:: Проверьте понимание ::
a - Назовите все виды истории, течение которой, согласно отрывку о семействе Головлевых, прекращается из-за бессознательности и неспособности к трезвому взгляду на себя.
b - Выпишите из отрывка о семействе Головлевых текст между словами «Если же он при» и «преувеличить. Особенно нам.» включительно.
━━━━━ Предоставленный отрывок ━━━━━
Про всех же остальных – и Иудушкиных братьев, спившихся Степку-балбеса и Павла Владимирыча, и его сыновей Петеньку и Володеньку, и обеих пошедших по рукам сирот-племяннушек – сказать и вовсе почти нечего: это существа без индивидуальности и характера, никакие, рыхлые, снулые. Не люди – пустые места. Характер из всего семейства – лишь у маменьки Арины Петровны, крутой и хваткой помещицы, превратившей Головлево из захудалого именьица в процветающее хозяйство. Но все богатство, все накопленное, захваченное, построенное – все без остатка ухнет в «пустые места» следующих поколений, уйдет в песок, рассеется, сгинет вместе с самим головлевским родом, и лейтмотивом книги станет отчаянное маменькино: «Для кого я припасала?!»
В том-то и заключается безнадега, что в Чуровой долине припасать и создавать что-либо бесполезно, осмысленная и конструктивная деятельность лишена тут результата, все вязнет, глохнет, тонет в трясине. «Ни звуков здесь, ни красок, ни движенья – /, – писал о той же стране щедринский современник Тютчев, чей патриотизм был не менее безоговорочен и не менее горек под конец. – Жизнь отошла – и, покорясь судьбе, / В каком-то забытьи изнеможенья, / Здесь человек лишь снится сам себе». «В бессознательной дремоте» ведет опустившая руки Арина Петровна свое «полусонное существование». Степан живет в «странном оцепенении», носящем «на себе все признаки отсутствия сознательной жизни». Павел, «уединившись с самим собой, возненавидел общество живых людей и создал для себя особую, фантастическую действительность». Сирота Аннинька «в сущности, уже умерла, и между тем внешние признаки жизни – налицо». А пребывающий «в омуте фантастических действий и образов» Иудушка, вынырнув на миг оттуда за страницу до гибели, уже не обнаруживает ничего на месте прежней реальности: «Что такое! Что такое сделалось?! – почти растерянно восклицал он, озираясь кругом, – где… все?..»
Бессознательность, невменяемость, неспособность к трезвому взгляду на себя чревата одним – прекращением течения истории: национальной, семейной, личной. Ужас, однако, в том, что человеку бодрствующему, активному, критичному, полному, как сказано о Крамольникове, «доброго раздражения», – в этом сонном царстве хуже всех. Именно потому, что он-то все понимает, и догадывается, к чему дело идет, и отдает себе отчет в собственном бессилии.
Если же он при этом органически не способен к цинизму и ничего не может поделать с собственной любовью к этой стране… тогда судьба превращается в трагедию. Но остается настоящая литература, и – в единстве судьбы и литературы – урок, ценность которого сложно преувеличить. Особенно нам.
━━━━━ Предоставленные записи ━━━━━
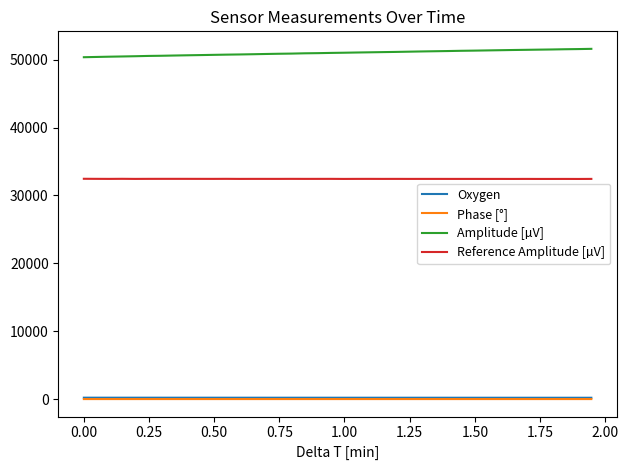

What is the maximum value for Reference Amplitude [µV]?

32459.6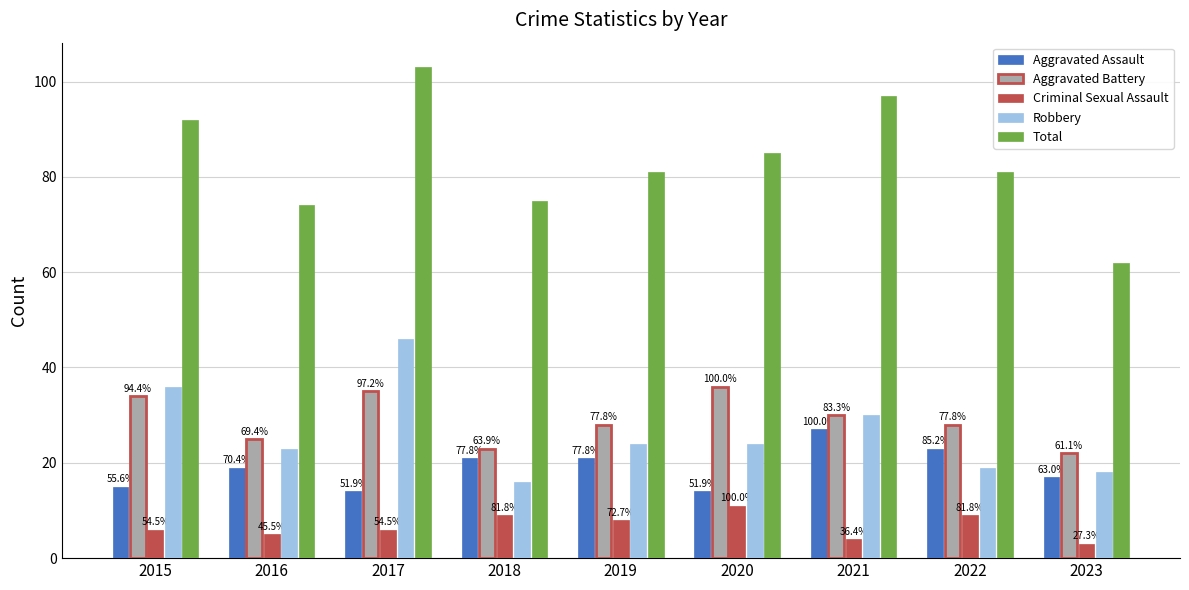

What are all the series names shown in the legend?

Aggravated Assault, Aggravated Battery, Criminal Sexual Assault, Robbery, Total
━━━━━
━━━━━ Предоставленные записи ━━━━━
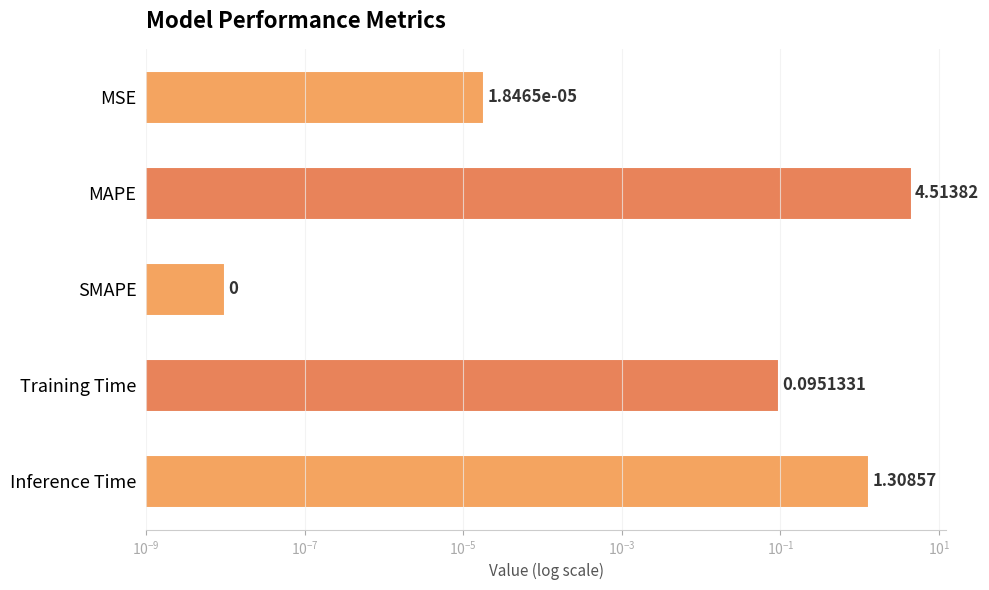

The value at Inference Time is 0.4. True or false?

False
━━━━━
━━━━━ Предоставленные записи ━━━━━
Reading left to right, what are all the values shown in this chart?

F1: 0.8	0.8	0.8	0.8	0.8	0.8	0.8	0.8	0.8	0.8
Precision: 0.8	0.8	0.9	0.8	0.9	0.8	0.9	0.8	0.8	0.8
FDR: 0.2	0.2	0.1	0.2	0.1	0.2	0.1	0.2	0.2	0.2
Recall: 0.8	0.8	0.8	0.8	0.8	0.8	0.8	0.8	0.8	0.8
━━━━━
:: Ответы по пунктам ::
a - Национальная, семейная, личная.

b -
Если же он при этом органически не способен к цинизму и ничего не может поделать с собственной любовью к этой стране… тогда судьба превращается в трагедию. Но остается настоящая литература, и – в единстве судьбы и литературы – урок, ценность которого сложно преувеличить. Особенно нам.